The American Trucking Associations’ advance seasonally adjusted For-Hire Truck Tonnage Index decreased 2.3 percent in May after decreasing a revised 0.6 percent in April. April’s drop was slightly less than the 0.7 percent ATA reported on May 25, but the latest drop put the adjusted index at 112.3 in May, down from the April level of 114.9.
The nonseasonally adjusted index, which represents the change in tonnage actually hauled by fleets before any seasonal adjustment, equaled 115.9 in May, which was 2 percent above the previous month. Compared with May 2010, adjusted tonnage climbed 2.7 percent, although this was the smallest year-over-year gain since February 2010. In April, the tonnage index was 4.8 percent above a year earlier.
“Truck tonnage over the last four months shows that the economy definitely hit a soft patch this spring,” says ATA Chief Economist Bob Costello. “With our index falling in three of the last four months totaling 3.7 percent, it is clear why there is some renewed anxiety over the economic recovery.”

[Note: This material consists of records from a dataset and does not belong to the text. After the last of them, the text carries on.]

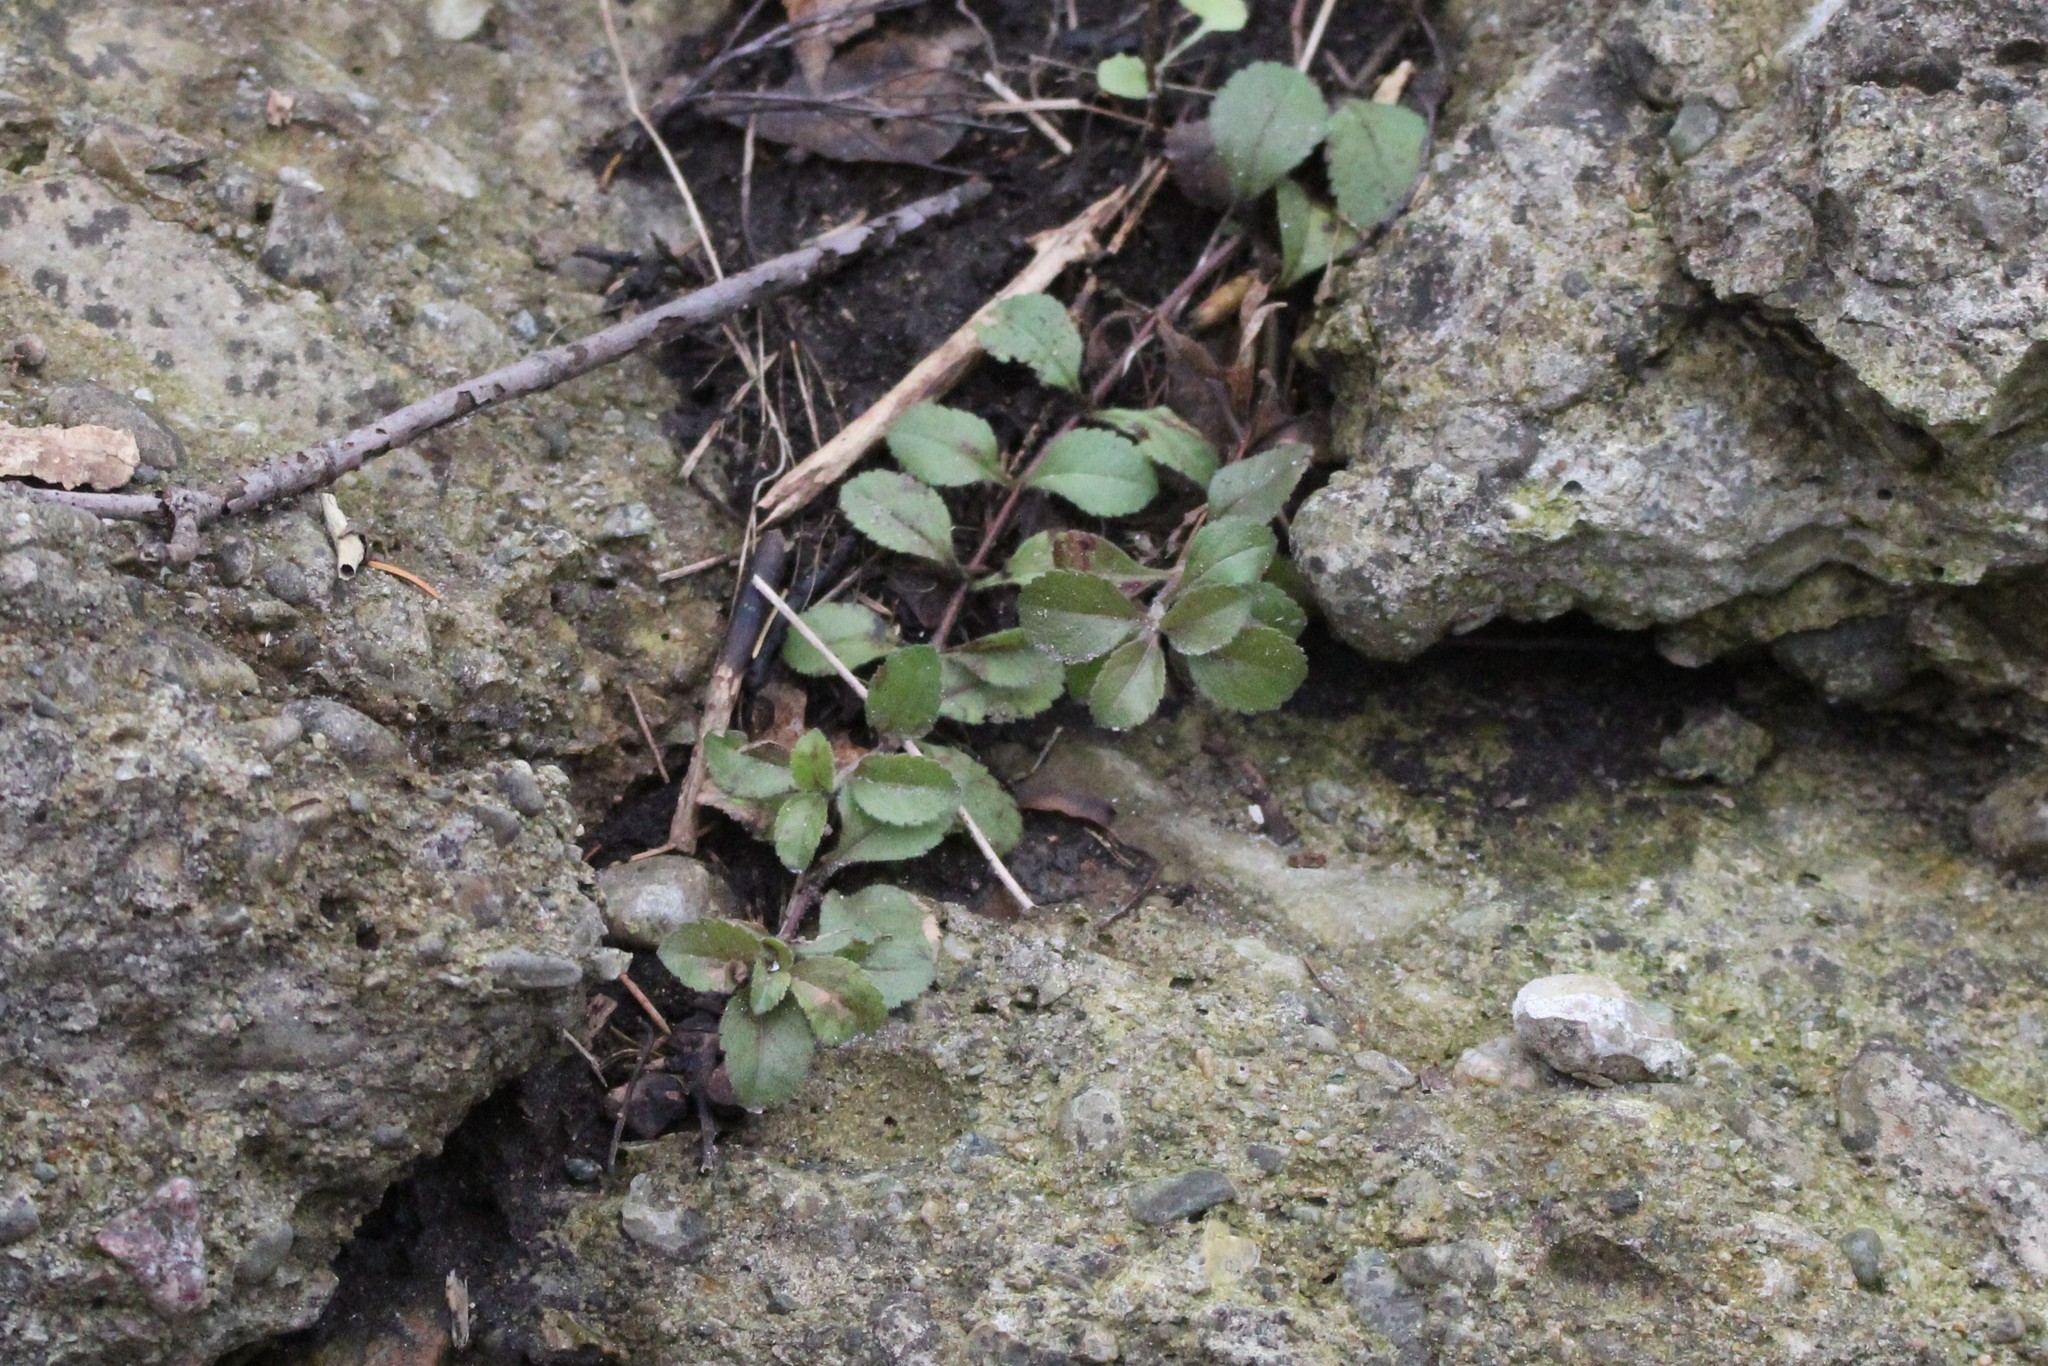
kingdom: Plantae
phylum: Tracheophyta
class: Magnoliopsida
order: Lamiales
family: Plantaginaceae
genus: Veronica
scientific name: Veronica officinalis
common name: Common speedwell
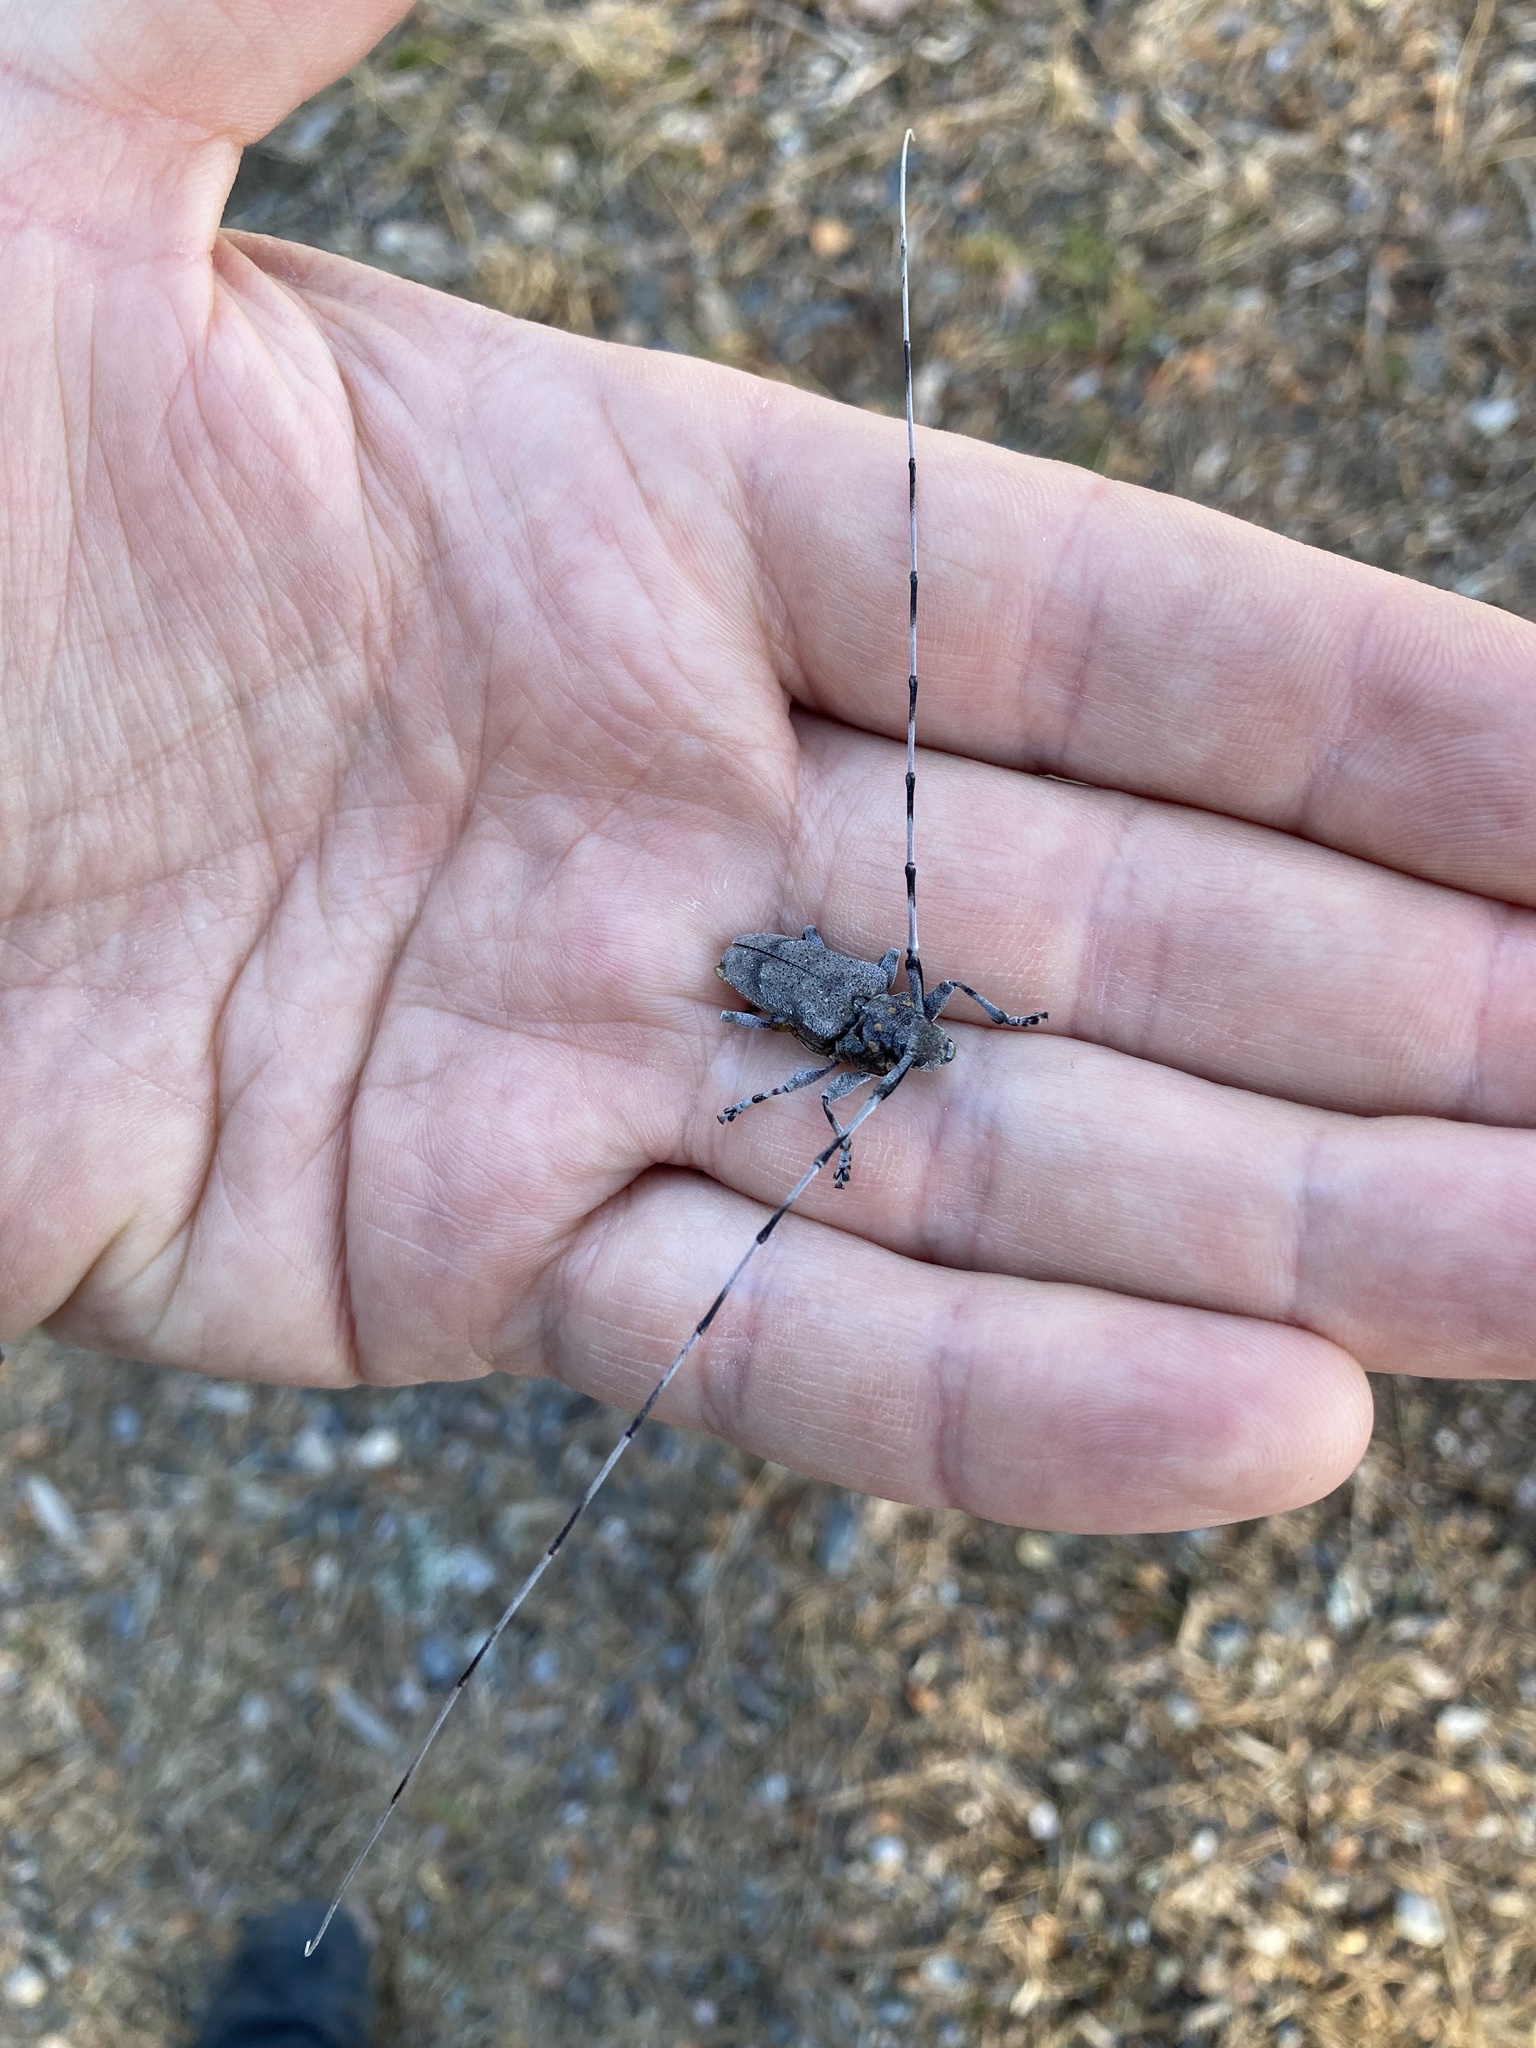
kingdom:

However, Costello remains cautiously optimistic that freight volumes will improve in the second half of the year along with economic activity. “With oil prices falling and some of the Japan-related auto supply problems ending, I believe this was a soft patch and not a slide back into recession, and we should see better, but not great, economic activity in the months ahead,” he says.
ATA calculates the tonnage index based on surveys from its membership. The report includes month-to-month and year-over-year results, relevant economic comparisons and key financial indicators. The baseline year is 2000.